*** Opening of INFORMATION PROVIDED ***
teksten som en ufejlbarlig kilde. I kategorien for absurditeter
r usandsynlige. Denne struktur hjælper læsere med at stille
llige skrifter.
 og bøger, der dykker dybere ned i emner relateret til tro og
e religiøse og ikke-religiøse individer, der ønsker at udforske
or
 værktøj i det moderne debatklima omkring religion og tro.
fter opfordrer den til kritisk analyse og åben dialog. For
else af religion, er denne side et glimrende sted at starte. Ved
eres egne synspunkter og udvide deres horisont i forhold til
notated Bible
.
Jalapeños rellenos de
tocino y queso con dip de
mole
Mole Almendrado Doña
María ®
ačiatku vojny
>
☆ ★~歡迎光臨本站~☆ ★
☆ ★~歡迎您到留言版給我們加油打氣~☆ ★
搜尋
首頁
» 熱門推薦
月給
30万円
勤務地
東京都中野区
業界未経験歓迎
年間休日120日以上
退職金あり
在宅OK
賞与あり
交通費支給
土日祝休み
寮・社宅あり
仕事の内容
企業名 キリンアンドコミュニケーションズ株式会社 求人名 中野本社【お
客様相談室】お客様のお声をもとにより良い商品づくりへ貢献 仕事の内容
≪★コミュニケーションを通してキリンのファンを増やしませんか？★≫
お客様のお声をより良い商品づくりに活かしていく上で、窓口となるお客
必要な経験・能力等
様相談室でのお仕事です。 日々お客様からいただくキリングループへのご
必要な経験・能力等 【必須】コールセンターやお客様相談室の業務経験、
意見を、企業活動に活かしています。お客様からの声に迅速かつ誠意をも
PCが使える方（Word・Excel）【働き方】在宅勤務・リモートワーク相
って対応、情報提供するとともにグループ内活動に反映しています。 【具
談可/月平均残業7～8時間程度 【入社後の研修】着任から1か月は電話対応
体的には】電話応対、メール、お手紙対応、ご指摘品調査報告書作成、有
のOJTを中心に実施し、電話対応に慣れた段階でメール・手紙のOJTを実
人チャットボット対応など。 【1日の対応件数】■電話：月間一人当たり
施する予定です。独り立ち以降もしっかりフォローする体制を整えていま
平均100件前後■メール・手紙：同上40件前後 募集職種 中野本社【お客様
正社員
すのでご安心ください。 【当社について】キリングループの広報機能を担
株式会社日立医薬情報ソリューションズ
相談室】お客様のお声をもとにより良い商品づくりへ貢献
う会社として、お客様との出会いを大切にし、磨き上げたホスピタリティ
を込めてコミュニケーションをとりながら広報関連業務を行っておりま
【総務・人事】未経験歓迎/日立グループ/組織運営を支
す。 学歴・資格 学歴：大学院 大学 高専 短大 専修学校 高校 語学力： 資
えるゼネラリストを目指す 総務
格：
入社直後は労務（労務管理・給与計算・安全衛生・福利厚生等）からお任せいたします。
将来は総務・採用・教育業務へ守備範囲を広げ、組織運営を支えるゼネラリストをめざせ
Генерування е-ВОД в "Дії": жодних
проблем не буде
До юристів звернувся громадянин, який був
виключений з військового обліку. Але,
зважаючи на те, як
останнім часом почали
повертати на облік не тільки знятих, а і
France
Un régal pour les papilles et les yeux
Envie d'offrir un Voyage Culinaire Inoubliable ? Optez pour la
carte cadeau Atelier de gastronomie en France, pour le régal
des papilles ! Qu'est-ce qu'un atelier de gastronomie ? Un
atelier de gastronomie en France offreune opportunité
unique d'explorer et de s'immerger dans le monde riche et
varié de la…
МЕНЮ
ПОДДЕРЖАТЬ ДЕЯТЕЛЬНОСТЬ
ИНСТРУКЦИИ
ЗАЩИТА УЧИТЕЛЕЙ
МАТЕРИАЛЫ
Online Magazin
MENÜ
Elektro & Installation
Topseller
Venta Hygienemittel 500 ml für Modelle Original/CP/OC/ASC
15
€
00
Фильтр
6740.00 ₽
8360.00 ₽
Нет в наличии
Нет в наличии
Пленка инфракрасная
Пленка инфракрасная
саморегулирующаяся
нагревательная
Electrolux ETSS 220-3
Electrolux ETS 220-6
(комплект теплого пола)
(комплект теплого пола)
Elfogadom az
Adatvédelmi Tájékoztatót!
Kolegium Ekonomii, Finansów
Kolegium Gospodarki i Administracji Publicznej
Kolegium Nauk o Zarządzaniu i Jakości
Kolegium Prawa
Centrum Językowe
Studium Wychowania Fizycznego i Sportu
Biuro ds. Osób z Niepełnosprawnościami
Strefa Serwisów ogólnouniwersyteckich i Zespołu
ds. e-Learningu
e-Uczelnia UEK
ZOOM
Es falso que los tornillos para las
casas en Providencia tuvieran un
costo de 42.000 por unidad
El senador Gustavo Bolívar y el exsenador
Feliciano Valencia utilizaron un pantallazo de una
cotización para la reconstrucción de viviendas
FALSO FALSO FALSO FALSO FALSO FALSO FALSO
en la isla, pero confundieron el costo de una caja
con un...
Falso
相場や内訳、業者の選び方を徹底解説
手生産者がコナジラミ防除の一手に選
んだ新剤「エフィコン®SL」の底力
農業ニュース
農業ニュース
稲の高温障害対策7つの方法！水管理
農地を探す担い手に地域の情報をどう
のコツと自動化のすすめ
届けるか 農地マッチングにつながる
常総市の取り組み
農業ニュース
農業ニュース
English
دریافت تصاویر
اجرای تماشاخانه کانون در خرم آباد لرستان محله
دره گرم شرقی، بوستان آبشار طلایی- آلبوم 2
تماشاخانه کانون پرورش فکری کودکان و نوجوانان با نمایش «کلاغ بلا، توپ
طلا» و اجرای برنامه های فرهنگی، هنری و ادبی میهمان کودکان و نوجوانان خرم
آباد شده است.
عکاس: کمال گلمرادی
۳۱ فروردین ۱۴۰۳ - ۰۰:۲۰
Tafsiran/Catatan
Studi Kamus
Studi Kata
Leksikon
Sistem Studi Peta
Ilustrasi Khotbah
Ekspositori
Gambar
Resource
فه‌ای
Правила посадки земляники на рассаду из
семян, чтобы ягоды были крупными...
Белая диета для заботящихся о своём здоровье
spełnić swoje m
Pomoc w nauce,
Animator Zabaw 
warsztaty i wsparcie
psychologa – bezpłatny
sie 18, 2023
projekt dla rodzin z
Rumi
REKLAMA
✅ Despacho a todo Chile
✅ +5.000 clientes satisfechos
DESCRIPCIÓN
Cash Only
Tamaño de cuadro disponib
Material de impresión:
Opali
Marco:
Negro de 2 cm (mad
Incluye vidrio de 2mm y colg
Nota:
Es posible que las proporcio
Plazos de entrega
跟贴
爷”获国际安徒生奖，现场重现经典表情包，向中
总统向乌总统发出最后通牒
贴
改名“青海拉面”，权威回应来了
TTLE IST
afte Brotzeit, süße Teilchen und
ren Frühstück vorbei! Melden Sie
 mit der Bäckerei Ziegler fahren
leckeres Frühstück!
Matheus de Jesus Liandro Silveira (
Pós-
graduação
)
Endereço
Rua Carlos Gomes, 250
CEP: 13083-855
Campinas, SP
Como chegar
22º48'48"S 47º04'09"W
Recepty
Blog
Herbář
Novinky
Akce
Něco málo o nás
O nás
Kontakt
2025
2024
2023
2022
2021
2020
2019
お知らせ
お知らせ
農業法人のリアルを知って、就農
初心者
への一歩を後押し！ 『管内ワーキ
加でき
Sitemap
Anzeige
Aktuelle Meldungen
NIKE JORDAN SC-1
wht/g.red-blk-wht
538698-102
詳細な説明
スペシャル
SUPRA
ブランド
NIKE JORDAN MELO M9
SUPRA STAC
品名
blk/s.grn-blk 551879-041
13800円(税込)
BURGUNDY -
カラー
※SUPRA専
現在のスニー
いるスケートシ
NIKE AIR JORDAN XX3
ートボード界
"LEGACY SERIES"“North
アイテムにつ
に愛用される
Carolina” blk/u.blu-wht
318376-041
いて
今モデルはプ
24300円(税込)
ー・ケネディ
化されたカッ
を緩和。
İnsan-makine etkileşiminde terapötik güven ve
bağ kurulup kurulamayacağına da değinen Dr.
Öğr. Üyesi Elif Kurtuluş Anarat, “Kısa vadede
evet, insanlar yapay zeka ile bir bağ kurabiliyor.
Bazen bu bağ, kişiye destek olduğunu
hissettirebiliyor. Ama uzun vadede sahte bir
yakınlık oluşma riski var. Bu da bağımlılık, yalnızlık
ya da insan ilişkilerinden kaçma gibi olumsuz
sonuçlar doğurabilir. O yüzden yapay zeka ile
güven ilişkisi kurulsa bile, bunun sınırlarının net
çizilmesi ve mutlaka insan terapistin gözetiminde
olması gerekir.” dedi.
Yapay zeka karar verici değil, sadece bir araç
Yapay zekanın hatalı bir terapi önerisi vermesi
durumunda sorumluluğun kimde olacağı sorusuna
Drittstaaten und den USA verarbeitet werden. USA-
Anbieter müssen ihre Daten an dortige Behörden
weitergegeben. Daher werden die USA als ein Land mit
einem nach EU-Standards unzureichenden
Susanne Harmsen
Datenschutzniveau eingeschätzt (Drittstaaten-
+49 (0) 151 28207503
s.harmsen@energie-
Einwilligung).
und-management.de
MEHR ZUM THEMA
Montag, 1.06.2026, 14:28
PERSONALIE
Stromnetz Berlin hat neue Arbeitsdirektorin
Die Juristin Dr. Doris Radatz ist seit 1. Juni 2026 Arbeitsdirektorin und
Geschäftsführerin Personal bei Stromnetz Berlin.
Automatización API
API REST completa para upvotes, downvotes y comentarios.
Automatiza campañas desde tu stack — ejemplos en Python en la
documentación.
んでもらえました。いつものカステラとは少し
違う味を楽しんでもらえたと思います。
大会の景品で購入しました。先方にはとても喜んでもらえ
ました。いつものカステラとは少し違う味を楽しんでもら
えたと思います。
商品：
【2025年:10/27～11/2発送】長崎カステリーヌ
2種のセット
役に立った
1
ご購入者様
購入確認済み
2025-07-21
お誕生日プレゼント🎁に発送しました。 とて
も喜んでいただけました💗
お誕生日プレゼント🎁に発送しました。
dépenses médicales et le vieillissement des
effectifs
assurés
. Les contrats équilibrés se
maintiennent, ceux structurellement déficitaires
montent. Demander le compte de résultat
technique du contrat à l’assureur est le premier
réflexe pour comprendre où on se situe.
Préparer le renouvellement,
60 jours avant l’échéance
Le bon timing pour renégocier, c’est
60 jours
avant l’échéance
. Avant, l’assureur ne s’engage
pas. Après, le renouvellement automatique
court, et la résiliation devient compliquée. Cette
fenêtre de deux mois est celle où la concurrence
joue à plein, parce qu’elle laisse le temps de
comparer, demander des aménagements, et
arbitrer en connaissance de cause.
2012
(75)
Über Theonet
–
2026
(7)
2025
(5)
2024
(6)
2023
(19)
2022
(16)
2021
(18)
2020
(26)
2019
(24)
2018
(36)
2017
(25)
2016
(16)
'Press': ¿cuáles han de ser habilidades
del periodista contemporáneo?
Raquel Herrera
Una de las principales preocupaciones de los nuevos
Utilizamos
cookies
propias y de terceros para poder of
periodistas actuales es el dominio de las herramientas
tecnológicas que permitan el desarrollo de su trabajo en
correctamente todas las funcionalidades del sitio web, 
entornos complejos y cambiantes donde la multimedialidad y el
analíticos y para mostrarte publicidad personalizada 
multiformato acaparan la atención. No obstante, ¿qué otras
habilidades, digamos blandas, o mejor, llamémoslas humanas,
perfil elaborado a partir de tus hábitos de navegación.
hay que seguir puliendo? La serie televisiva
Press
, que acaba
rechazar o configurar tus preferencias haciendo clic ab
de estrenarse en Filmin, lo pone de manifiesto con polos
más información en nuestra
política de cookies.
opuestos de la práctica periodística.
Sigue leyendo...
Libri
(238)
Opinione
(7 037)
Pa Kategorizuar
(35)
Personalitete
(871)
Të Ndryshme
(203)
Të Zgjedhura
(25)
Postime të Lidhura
*** Close of INFORMATION PROVIDED ***
- _DIRECTIONS FOR THIS TASK_
Extract every line from the records above that contains the word "Frühstück".

- _ANSWER TO THIS TASK_
ren Frühstück vorbei! Melden Sie
leckeres Frühstück!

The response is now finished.